The NHS workforce is pulling together in the face of adversity, said Goddard, whose organization represents 39,000 medics. “There is very much also a feeling of we are all in this together — and we will get through it. There’s a belief that this is our time, this is what we trained for. It’s hard but there is light at the end of the tunnel with vaccinations.”

Goddard said there was still a “mixed picture” across the country in terms of the rollout of vaccinations to front-line health care staff, but said it was “utterly achievable” for all to get a jab by the end of the month. “That’s what we should aim for.”

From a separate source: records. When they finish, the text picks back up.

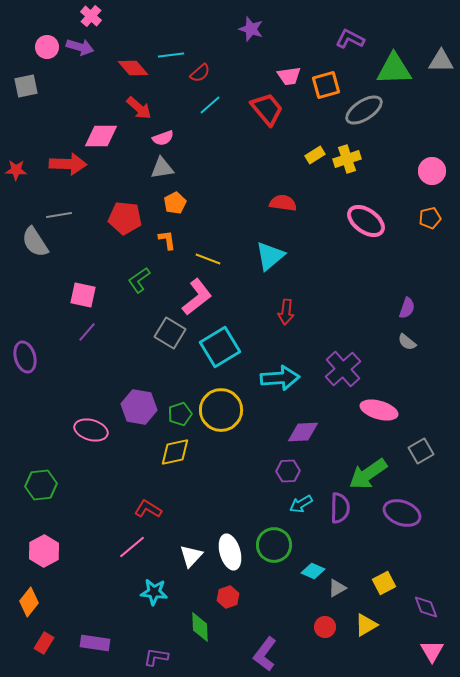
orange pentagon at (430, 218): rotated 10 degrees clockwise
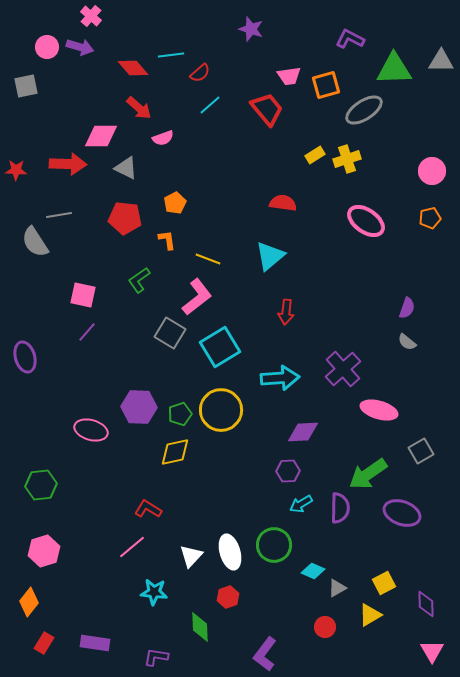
gray triangle at (162, 168): moved 36 px left; rotated 35 degrees clockwise
purple hexagon at (139, 407): rotated 8 degrees counterclockwise
pink hexagon at (44, 551): rotated 12 degrees clockwise
purple diamond at (426, 607): moved 3 px up; rotated 20 degrees clockwise
yellow triangle at (366, 625): moved 4 px right, 10 px up
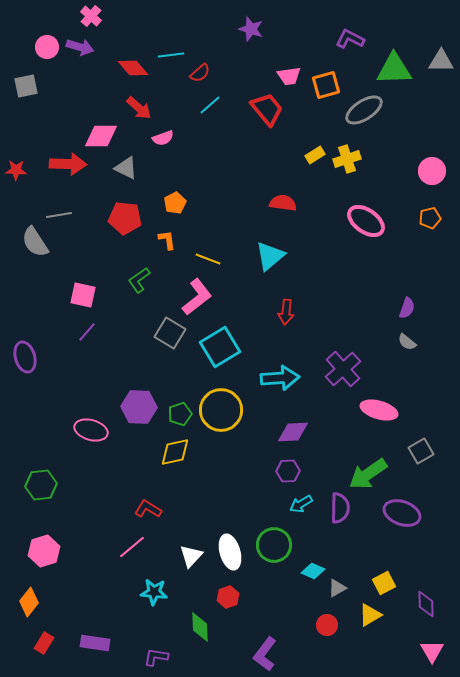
purple diamond at (303, 432): moved 10 px left
red circle at (325, 627): moved 2 px right, 2 px up
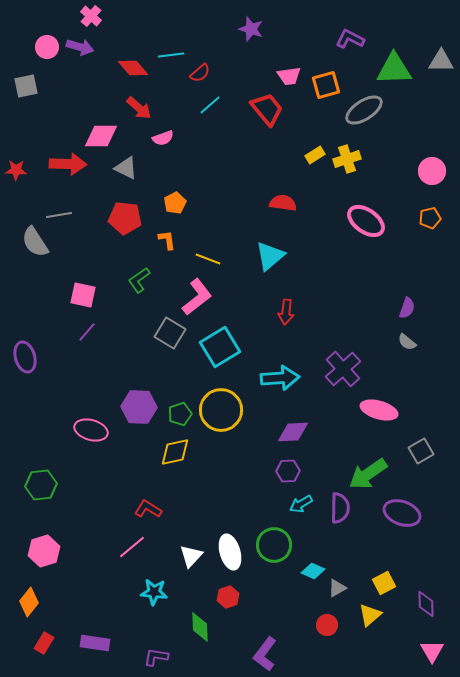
yellow triangle at (370, 615): rotated 10 degrees counterclockwise
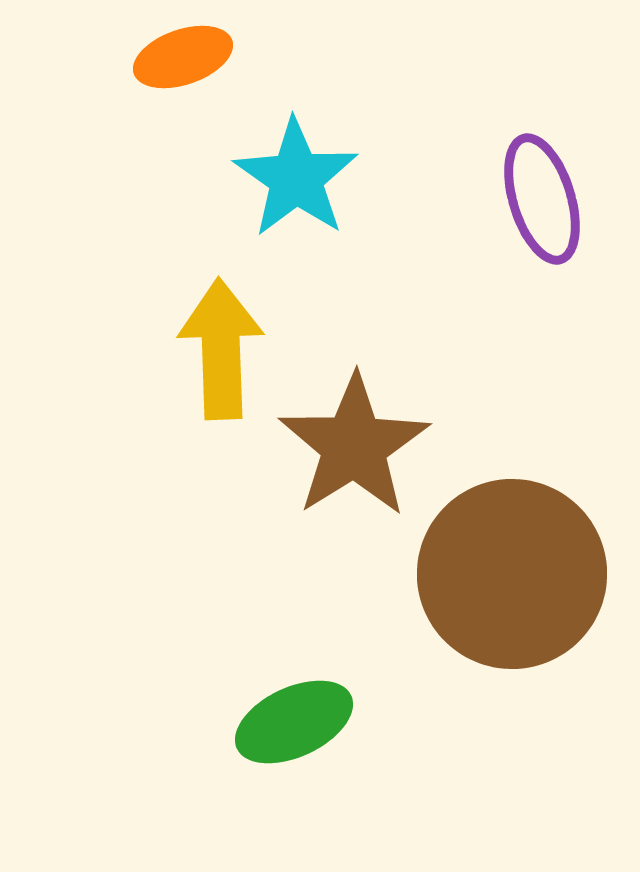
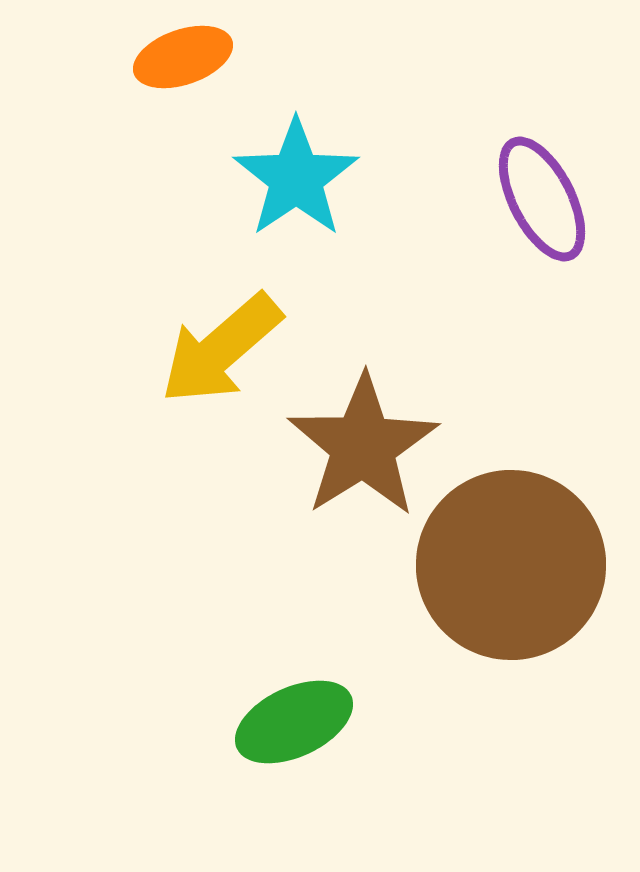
cyan star: rotated 3 degrees clockwise
purple ellipse: rotated 10 degrees counterclockwise
yellow arrow: rotated 129 degrees counterclockwise
brown star: moved 9 px right
brown circle: moved 1 px left, 9 px up
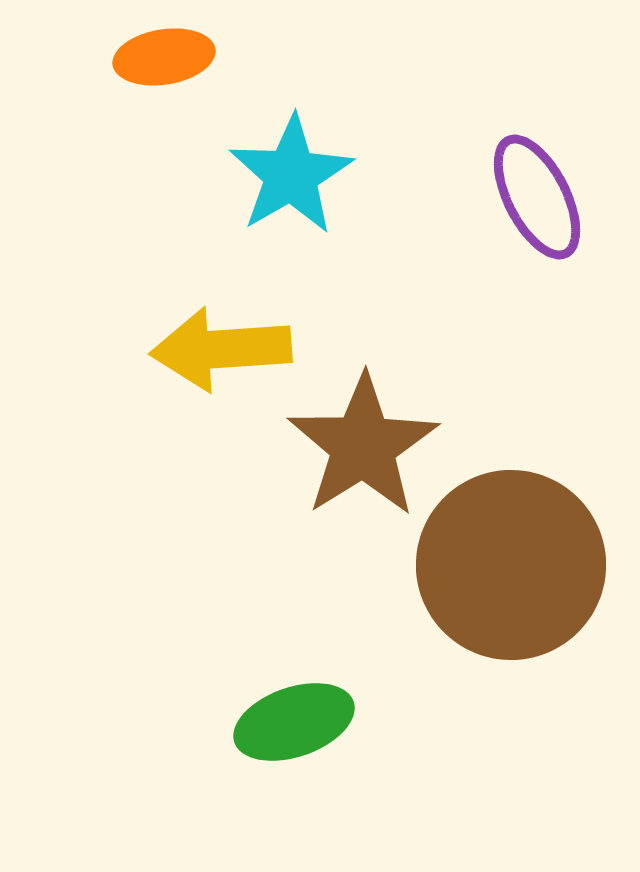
orange ellipse: moved 19 px left; rotated 10 degrees clockwise
cyan star: moved 5 px left, 3 px up; rotated 4 degrees clockwise
purple ellipse: moved 5 px left, 2 px up
yellow arrow: rotated 37 degrees clockwise
green ellipse: rotated 6 degrees clockwise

Goddard, a consultant physician and gastroenterologist who has been working shifts on the wards at the Royal Derby Hospital caring for COVID and other patients, warned of a “significant mental effect, burnout and potentially PTSD in some groups of staff” at the sharp end of the pandemic response, but also of a more widespread risk of “disaffection” when the worst of the crisis is over. “I really worry about retention afterwards,” he said. “People who weren’t sure whether they wanted to stay in the NHS or were thinking ‘when am I going to retire?’ may well leave earlier than planned. Clearly — given where we are, where we were even before COVID — that would be a disaster. We can’t afford to lose any more staff.”

Goddard proposed that NHS staff should get special leave to help them cope with the added strain of the pandemic. “If you work for the U.N. in a disaster zone, in your job plan you have timetabled time-out in order for you to get over it,” he said. “I think we need to have the same attitude here. NHS staff are probably going to need to have specific time away from the front line in order to recuperate and be at their best for the restart.”

NHS understaffing, Goddard said, was “the root of all problems” in the health service — and addressing it should be a post-pandemic priority.